> DOCUMENT TEXT:
Except as set forth below, all Items of the Schedule 13G
remain unchanged. All capitalized terms not otherwise defined herein shall have the meanings ascribed to such terms in the Schedule
13G.
Item 4. Ownership.
(a) and (b):
As of the close of business on December 31, 2020, each of the
Reporting Persons may have been deemed to have beneficial ownership of 445,383 shares of Common Stock, which consisted of (i) 214,133
shares of Common Stock issuable upon exercise of a warrant held by Intracoastal (“Intracoastal Warrant 1”) and
(ii) 231,250 shares of Common Stock issuable upon exercise of a second warrant held by Intracoastal (“Intracoastal Warrant
2”), and all such shares of Common Stock represented beneficial ownership
of approximately 7.2% of the Common Stock, based on (1) 5,780,592 shares of Common Stock outstanding as of November 6, 2020 as
reported by the Issuer, plus (2) 214,133 shares of Common Stock issuable upon exercise of Intracoastal Warrant 1 and (3) 231,250
shares of Common Stock issuable upon exercise of Intracoastal Warrant 2. The foregoing excludes (I) 55,492 shares of Common Stock
issuable upon exercise of a third warrant held by Intracoastal (“Intracoastal Warrant 3”) because Intracoastal
Warrant 3 contains a blocker provision under which the holder thereof does not have the right to exercise Intracoastal Warrant
3 to the extent (but only to the extent) that such exercise would result in beneficial ownership by the holder thereof, together
with the holder’s affiliates, and any other persons acting as a group together with the holder or any of the holder’s
affiliates, of more than 4.99% of the Common Stock, (II) 4,099 shares of Common Stock issuable upon exercise of a fourth warrant
held by Intracoastal (“Intracoastal Warrant 4”) because Intracoastal Warrant 4 contains a blocker provision
under which the holder thereof does not have the right to exercise Intracoastal Warrant 4 to the extent (but only to the extent)

> TASKS TO PERFORM:
[1] List each warrant that the Schedule 13G excerpt defines by name, with the number of shares of Common Stock issuable upon its exercise.
[2] Repeat the passage of the Schedule 13G excerpt starting at "Except as set" and ending at "Item 4. Ownership.".

> Data extracted from a collection:
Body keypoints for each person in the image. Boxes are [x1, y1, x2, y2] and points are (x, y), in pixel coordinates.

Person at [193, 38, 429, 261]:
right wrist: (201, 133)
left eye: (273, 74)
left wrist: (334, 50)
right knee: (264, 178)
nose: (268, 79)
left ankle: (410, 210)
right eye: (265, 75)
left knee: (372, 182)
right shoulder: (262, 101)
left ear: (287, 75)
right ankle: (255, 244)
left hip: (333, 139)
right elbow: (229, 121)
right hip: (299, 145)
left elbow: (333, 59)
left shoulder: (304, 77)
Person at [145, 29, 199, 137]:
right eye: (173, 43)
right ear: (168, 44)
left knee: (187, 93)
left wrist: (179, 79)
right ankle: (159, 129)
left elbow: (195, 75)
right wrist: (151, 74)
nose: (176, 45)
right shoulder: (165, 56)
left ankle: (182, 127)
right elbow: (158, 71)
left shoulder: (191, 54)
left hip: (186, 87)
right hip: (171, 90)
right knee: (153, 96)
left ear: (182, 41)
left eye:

> EXPECTED RESPONSES:
[1]
- Intracoastal Warrant 1: 214,133 shares
- Intracoastal Warrant 2: 231,250 shares
- Intracoastal Warrant 3: 55,492 shares
- Intracoastal Warrant 4: 4,099 shares

[2]
Except as set forth below, all Items of the Schedule 13G
remain unchanged. All capitalized terms not otherwise defined herein shall have the meanings ascribed to such terms in the Schedule
13G.
Item 4. Ownership.